Mystery Of Mounting Inequality Might Find Answer In Brand-New Tome
ROBERT SIEGEL, HOST:
A few decades ago, inequality started rising in countries around the world. That came as a shock to many economists who originally thought inequality tended to go down over time. They wondered how inequality could rise in so many different places at once. Well, now a new book by one of the world's leading experts on the topic suggests an answer to that mystery. Jacob Goldstein, of our Planet Money team, reports.
JACOB GOLDSTEIN, BYLINE: The book is called "Capital in the Twenty-First Century." Here's the author.
THOMAS PIKETTY: My name is Thomas Piketty. I teach at the Paris School of Economics.
GOLDSTEIN: Piketty's book is big in every sense of the word. It's almost 700 pages long. It makes big, sweeping claims about history and the nature of capitalism. Basically, it's the "it" book that every economist is taking to the beach this summer. Here's Steven Durlauf, of the University of Wisconsin.
STEVEN DURLAUF: The aspect that I think is extraordinary is the fact that it developed a vision that is this big, in terms of thinking about how societies evolve.
GOLDSTEIN: To get to this big vision about how societies evolved to solve the mystery of rising inequality, Piketty started out by reading a bunch of old novels: Jane Austen, Henry James and especially, Balzac. He was not in it for the love stories.
PIKETTY: All of Balzac's novels are a lot about money. And in fact, all of, you know, 19th century novels are a lot about money.
GOLDSTEIN: Piketty got obsessed with the way inequality was portrayed in this one Balzac story. A young, penniless nobleman moves to Paris to study law, and he meets an ex-con. The ex-con sits him down and basically says, look, work is for suckers. And the ex-con actually goes through all the math. He says, say you become a judge. This is how much you'll make. If you make all the right connections and get really lucky, maybe you'll get to be a prosecutor general. Then you'll make this much. But no matter how lucky you get, the ex-con tells the nobleman, you are not going to get rich by working. You want to get rich? Marry that heiress who lives down the hall.
PIKETTY: And, you know, for a long time I was wondering, is it only because Balzac was personally obsessed with money, or was he really describing something real?
GOLDSTEIN: Piketty dives into the numbers. He figures out what lawyers made back then, goes through tax receipts, looks at inheritances; and he realizes the ex-con was right. It was almost impossible to get rich by working, in Balzac's world. It was a world where to get rich, you basically had to inherit money or marry someone who did.
Then Piketty digs through numbers for more countries - the U.S., England, Germany, Japan - not just in the 19th century but the 20th and the 21st. And he comes up with this grand theory, his theory of everything. Piketty says, take any society and look at how much money people are making on their investments. When they buy stock or bonds or rent out land, how do they do?
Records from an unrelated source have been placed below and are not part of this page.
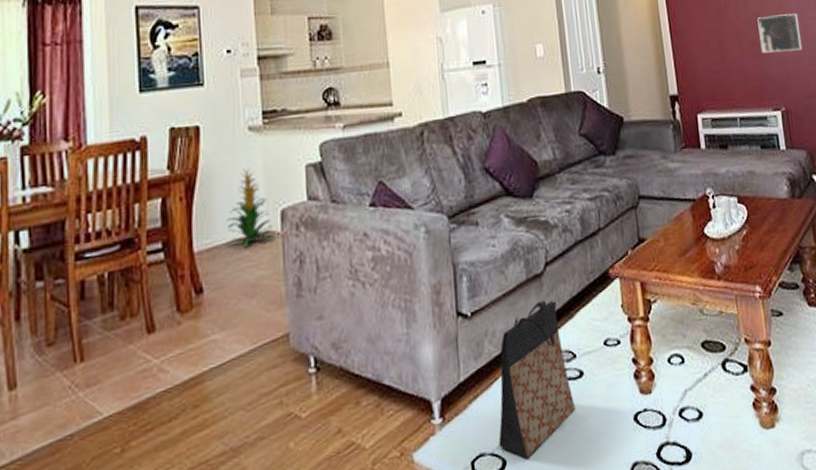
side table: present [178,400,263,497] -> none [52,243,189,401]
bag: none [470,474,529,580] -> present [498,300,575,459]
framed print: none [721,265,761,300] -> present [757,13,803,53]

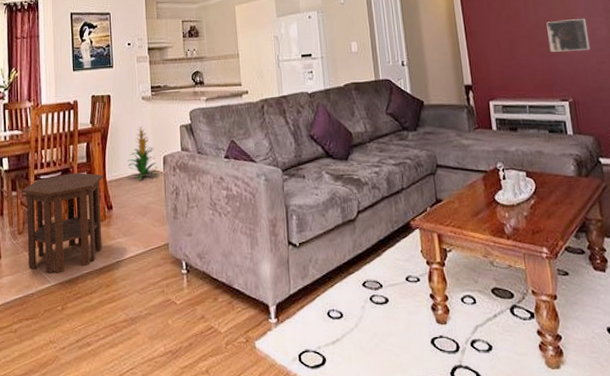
side table: none [52,243,189,401] -> present [21,172,104,274]
bag: present [498,300,575,459] -> none [320,240,382,359]

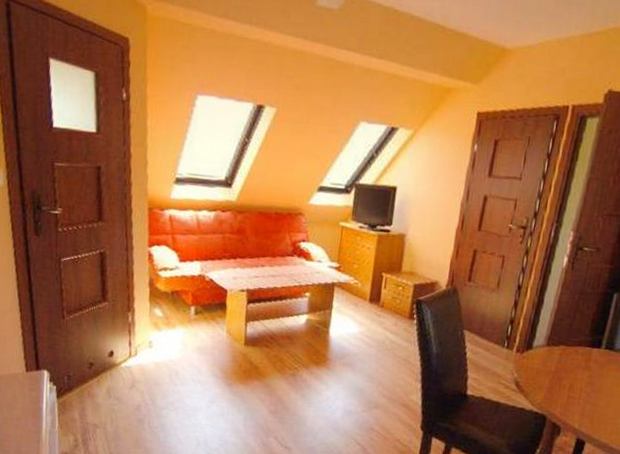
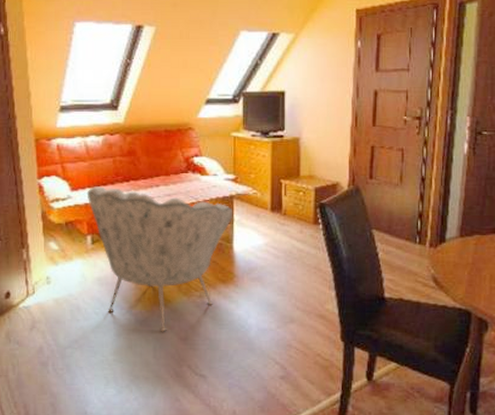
armchair: none [194,260,333,404] -> present [86,186,233,332]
If those investments are growing faster than the rest of the economy, you're likely to have a society where inequality is increasing - where wealth is piling up in fewer hands. This is what was happening in the Balzac world. It's also what's been happening in the U.S. and other developed countries for the past several decades.
But sometimes, the opposite is true. In fact, a lot of the economists working today grew up at a time when inequality was falling. In the 1950s and '60s, the economy was growing really fast. Investments were not growing so fast. So many economists came to believe this was just the normal state of affairs. In modern economies, they thought, inequality just tends to fall.
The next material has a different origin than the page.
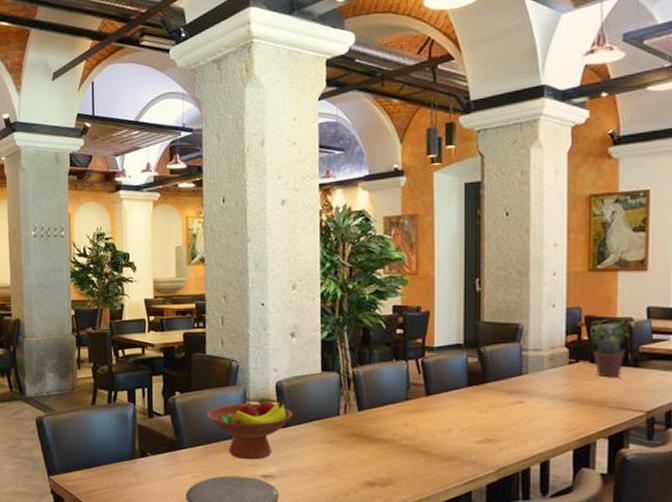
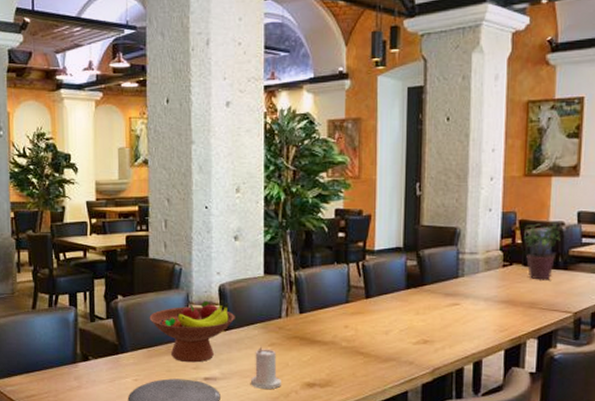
candle: none [310,444,340,487] -> present [251,346,281,389]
BRANKO MILANOVIC: And we've had big problem explaining why inequality then picked up again in the 1970s, in the 1980s and 1990s, and now.
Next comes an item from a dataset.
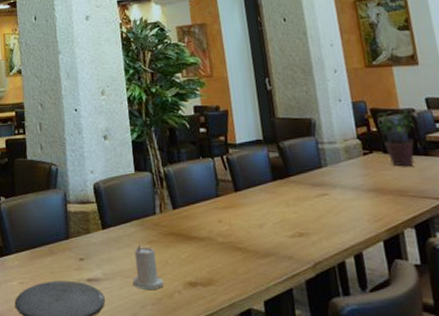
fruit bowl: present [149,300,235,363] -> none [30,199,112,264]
GOLDSTEIN: This is Branko Milanovic, an economist at the City University of New York. He says Piketty looks at the big sweep of history, and figures a big chunk of the 20th century was a really unusual economic period. You had a world war, a depression, another world war, and then a massive post-war boom.
MILANOVIC: Piketty would say that was not a normal world. That was really an exceptional world. And you know, that is where, actually, this perception that Piketty brings in is so dramatically different.
GOLDSTEIN: The normal world, according to Piketty, is the world we're in now - the world where inequality is increasing. Now, that does not mean we're back to that Balzac world. For one thing, today there is a middle class with some wealth; people who own their homes, who have some money saved for retirement. But Piketty says that may not be true in the long run.
PIKETTY: The key question is, is that going to last? So are we going to have an expanding middle class, in terms of wealth, or are we going to have a shrinking middle class?
GOLDSTEIN: Piketty argues that unless there are some big policy changes, wealth is likely to become more and more concentrated among the very rich. Inheritance will become a bigger deal. And it'll be harder to get ahead by working. Jacob Goldstein, NPR News.